L'adolescence des filles, moins étudiée que celle des garçons, a de quoi fasciner les écrivains et plus souvent les écrivaines , avec ses amitiés exclusives qui préludent à la passion amoureuse, avec ses intermittences du sentiment qui torturent si bien des coeurs fragiles ou des âmes inquiètes, avec la promesse de ces vies d' adultes dont la trajectoire en filigrane soudain s'affirme, brusquement bifurque ou s'arrête, comme un cheval rétif qui refuserait l'obstacle.
Il y a , dans le roman de
Claire Messud, une pincée de
Carson Mac Cullers , une ombre de
Donna Tartt ou même un soupçon de
Sylvia Plath- toutes trois expertes à porter leurs sondes impitoyables dans le clair-obscur du féminin adolescent.
Une quatrième "fée-marraine",
Joyce Carol Oates, pour ne pas la nommer, s'est penchée, me semble-t-il, sur le berceau de cette Fille qui brûle, et lui a envoyé les ondes de la modernité: téléphone portable, réseaux sociaux, et american way or life.. .
On s'intéresse donc à ces deux filles, à Julia, la jeune narratrice, et à Cassie, son amie de coeur,
la fille qui brûle, si pâle, si
blonde, si fragile..
Leur amitié les protège d'abord en les isolant. Ce qui leur permet de découvrir la force de l'imagination, quand leurs jeux les entraînent dans l'ancien asile psychiatrique abandonné.
Mais progressivement la bogue s'ouvre et le monde extérieur, souvent hostile, l'école , discriminante, la famille, parfois toxique, et surtout les peurs inculquées aux filles et dans lesquelles elles grandissent, achèvent de projeter les petits marrons jumeaux qui y étaient blottis dans des trajectoires différentes: "Parfois, je me disais que grandir en étant une fille, c'était apprendre à avoir peur. Pas exactement à être parano, mais à toujours rester sur ses gardes et lucide, comme quand on vérifie l'emplacement de la sortie de secours au cinéma ou à l'hôtel. Vous découvriez, avec une acuité inconnue dans l'enfance, la vulnérabilité du
corps que vous habitiez, ses fortifications imparfaites."
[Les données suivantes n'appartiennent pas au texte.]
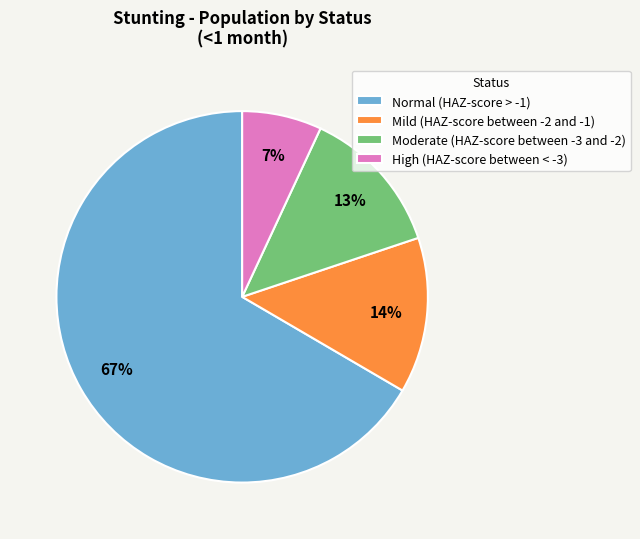

Is the sum of Normal (HAZ-score > -1) and Moderate (HAZ-score between -3 and -2) greater than half?

Yes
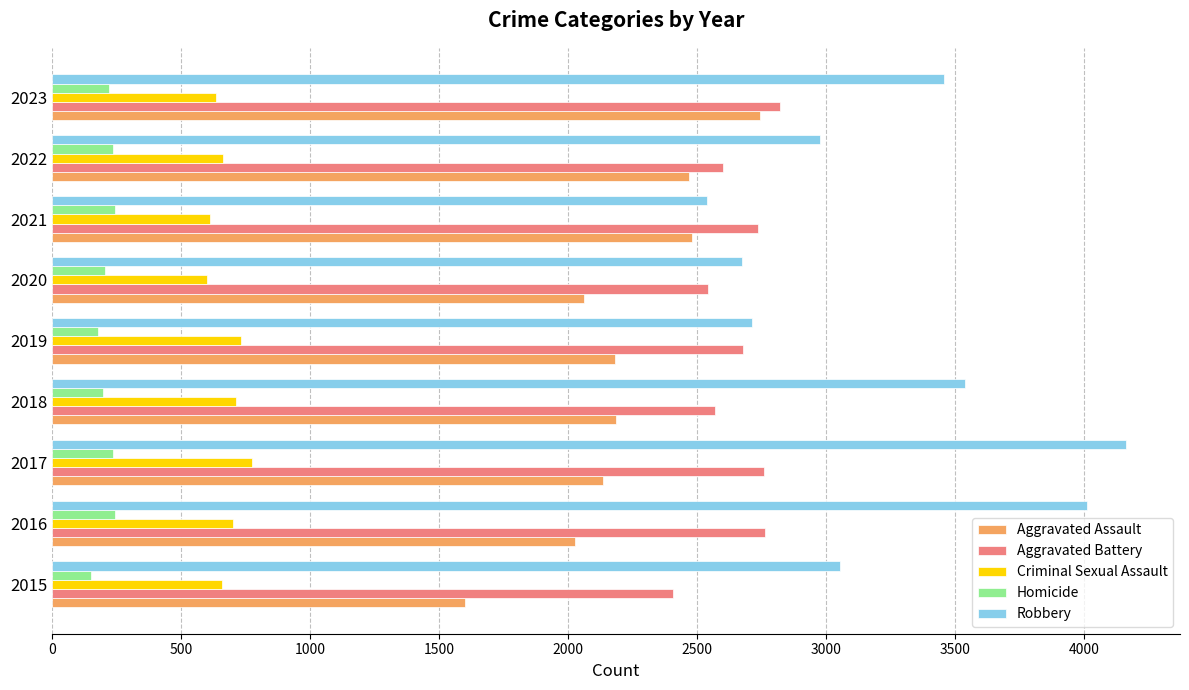

Which series has the largest total across all categories?

Robbery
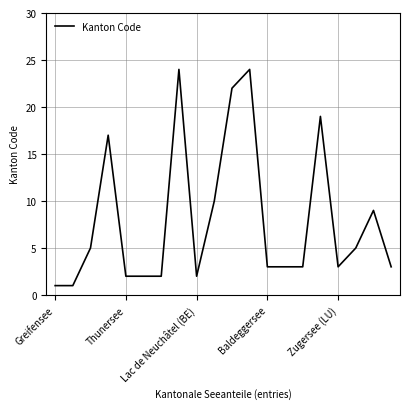

What is the greatest value displayed?

24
Et l'univers qui s'ouvre est celui d'une perte d'autonomie et de liberté: "Vous grandissez, et à cause de toutes les histoires qu'on vous raconte vous apprenez comment est le monde, et vous commencez à perdre des libertés."
Se perd aussi cette amitié qui était comme un bouclier et chacune est contrainte d'entrer dans l'arène seule, sous le regard sans bienveillance des Autres:" nous nous sentions désormais en représentation dans un théâtre de l'étrange."
Cette cruelle "éducation"des filles retient l'attention, mais
Claire Messud, en flirtant avec le thriller, le roman noir, mais sans poursuivre, crée aussi d'autres attentes, et les déçoit. L'analyse perd en force, de même que la tension du récit se brouille et s'enlise elle aussi.
Qui trop embrasse...
Ce mélange des genres pourtant aurait pu être réussi - si les deux fils avaient été mieux tenus, plus intriqués et surtout leur tissage plus abouti. On court deux lièvres à la fois, et on n'en attrape aucun, m'a-t-il semblé.
Dommage.
Sans doute reviendrai-je vers cette auteure dont le propos ne manque ni de pénétration ni de justesse.